Will the real pumpkin seed please stand up?
Cucurbita (kew-CUR-bit-a), the genus including pumpkin, squash and gourds, is native to the Americas where it has been cultivated for 9,000 years. A tropical annual vine, it is related to the cucumber known to the Romans and the Greeks, who called them “pepon,” which means melon in Greek. The word became “pompon” in French and later “pumpion” to the British. American colonists gave the current usage of the word.
There are 650 varieties of Cucurbita, with about 25 species in cultivation today. The largest fruits in the entire plant kingdom, C.maxima can reach contest-winning weights of more than 800 pounds; C. moschata is the sweetest-flavored species; but C. pepo, with its hard, ridged peduncle, or stem, is the orange field pumpkin that most of us will be carving this week.
The tradition of the jack-o’-lantern is rooted in a Celtic past 2,500 years old. Oct. 31 was feted as the last day of summer before the feast of Samain on Nov. 1. All fires were extinguished across the land to represent the end of sun-filled days.
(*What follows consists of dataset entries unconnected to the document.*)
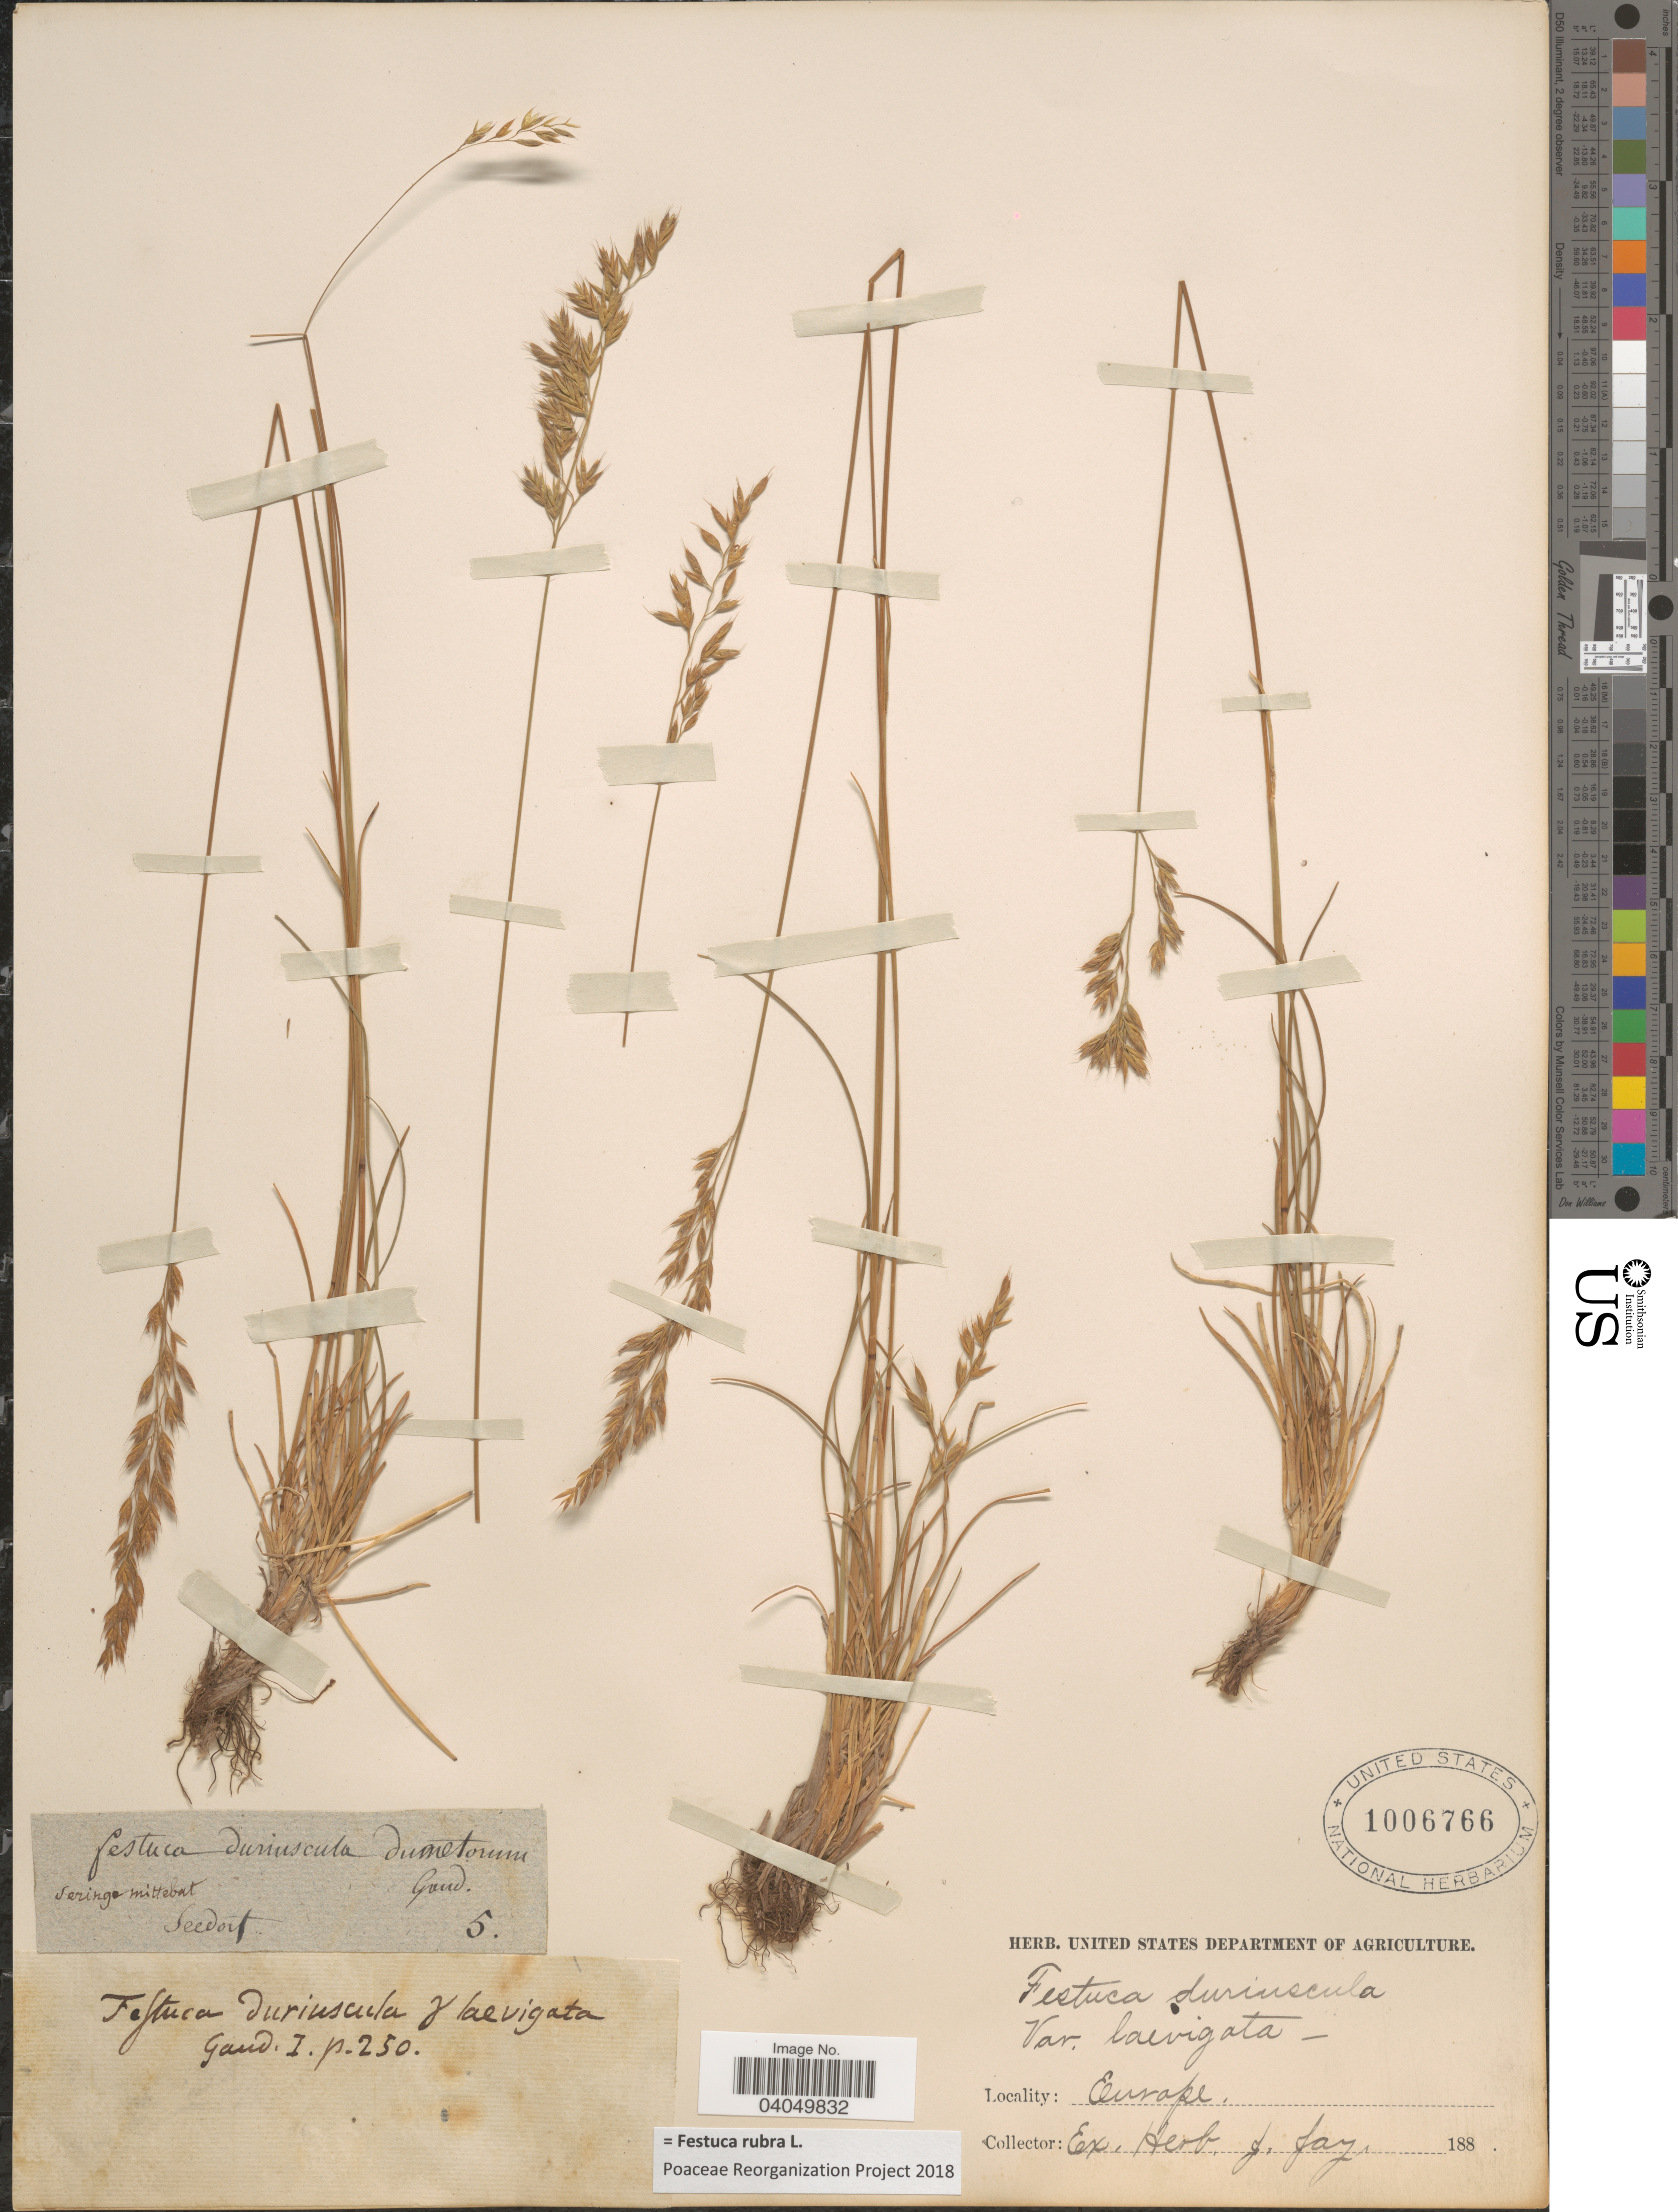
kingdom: Plantae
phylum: Tracheophyta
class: Liliopsida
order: Poales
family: Poaceae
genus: Festuca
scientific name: Festuca rubra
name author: L.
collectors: ex herb. J. Gay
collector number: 5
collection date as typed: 188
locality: Europe. Seedorf.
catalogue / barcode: US 1006766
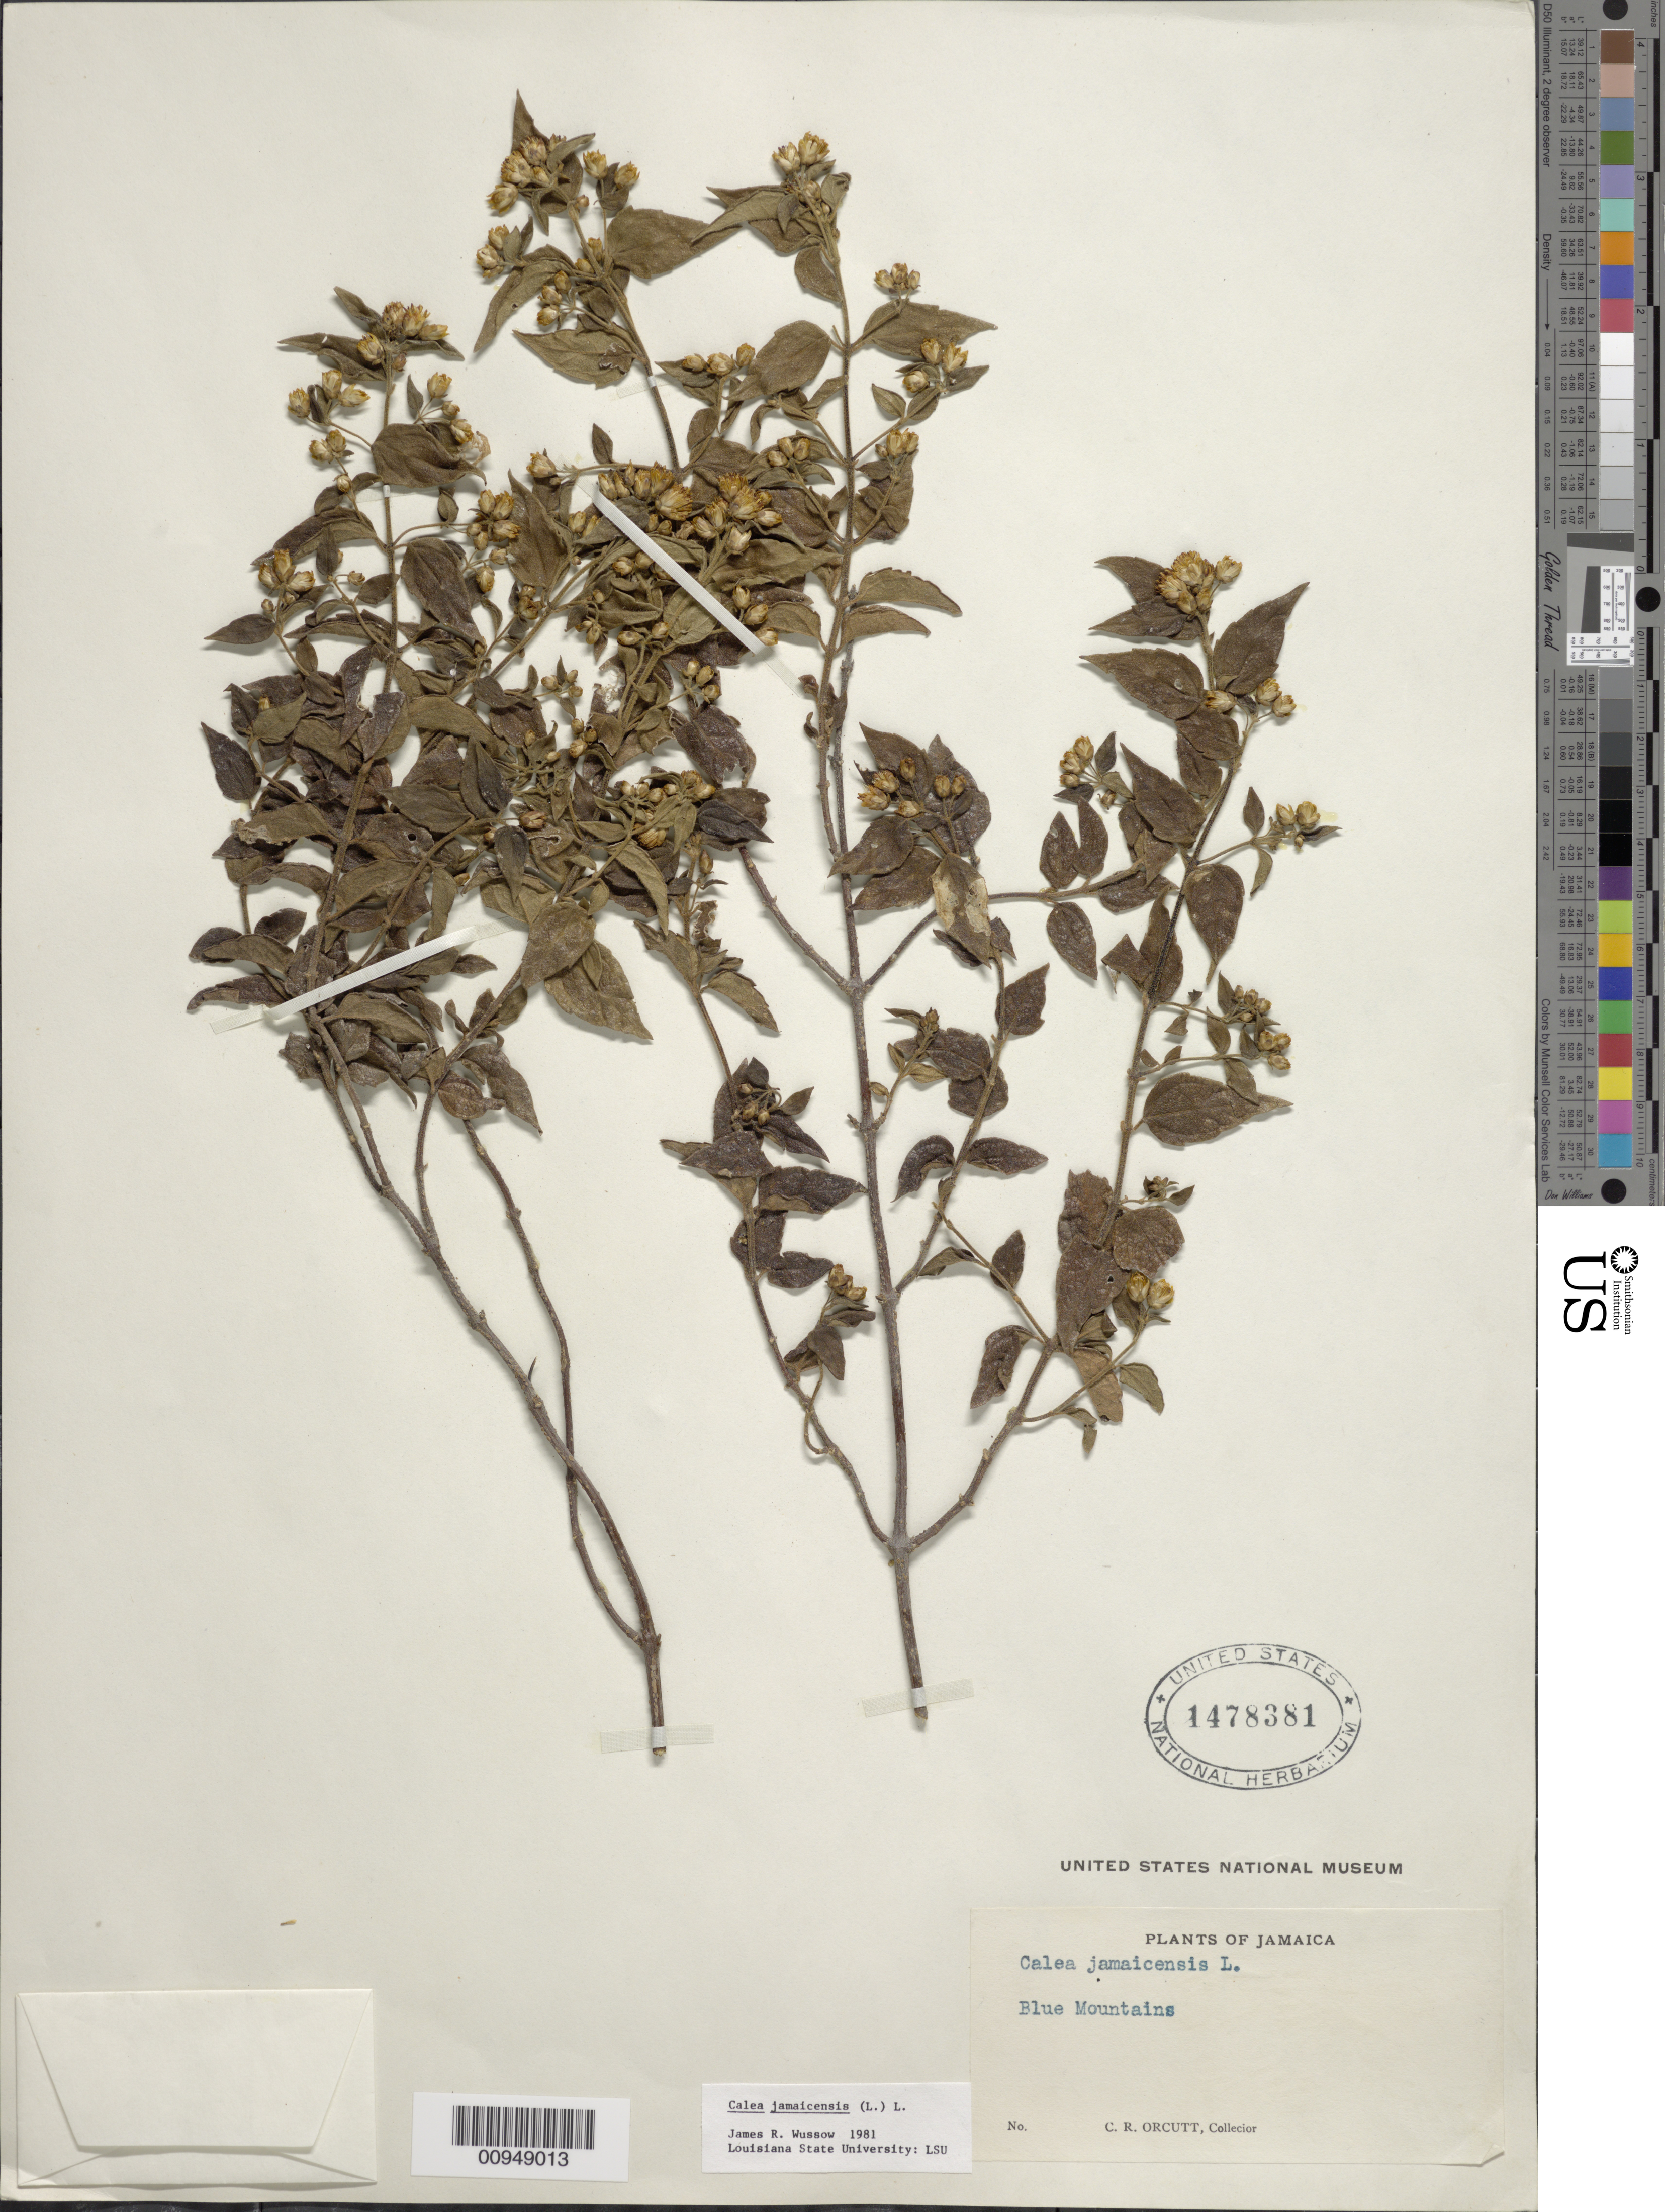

In the darkness, Druids performed a ceremony to reignite the sacred fire and gave some coals to the head of each household, who carried them away in a carved-out turnip or potato, dispelling evil spirits. These vegetable lanterns spawned the legend of Stingy Jack, who made a deal with the devil that backfired to keep him wandering the earth with his burning coal in a carved-out turnip. Irish immigrants to America in the mid-1800s found the hollow pumpkins much easier to carve and decorate than turnips and rutabagas, and our current American tradition evolved.
Pumpkin seeds can be cleaned and roasted in a moderate oven for immediate gratification after the carving task is completed. The white outer shell that covers the pumpkin seed kernel is more digestible if it is cooked in salt water to soften it. If you have the patience, the seeds can be cracked to reveal the kernels, plump and green within.
Certain varieties of pumpkin produce seeds of particular merit. Styrian oil pumpkins are grown in southeastern Austria specifically for their seeds, which have no shell. The shiny, dark green seeds are harvested by hand, dried and then roasted before they are pressed to yield extremely rich, black oil that is good in salad dressings.
There are several ways to prepare the pumpkin seeds for snacking. Scoop out the seeds and rinse in a colander to remove the stringy pulp. Pat the seeds dry with paper towels before roasting. They can be parboiled in salted water or roasted just as they are. They can also be dried in a food dehydrator or left in an oven with the pilot light on for 24 hours until crisp.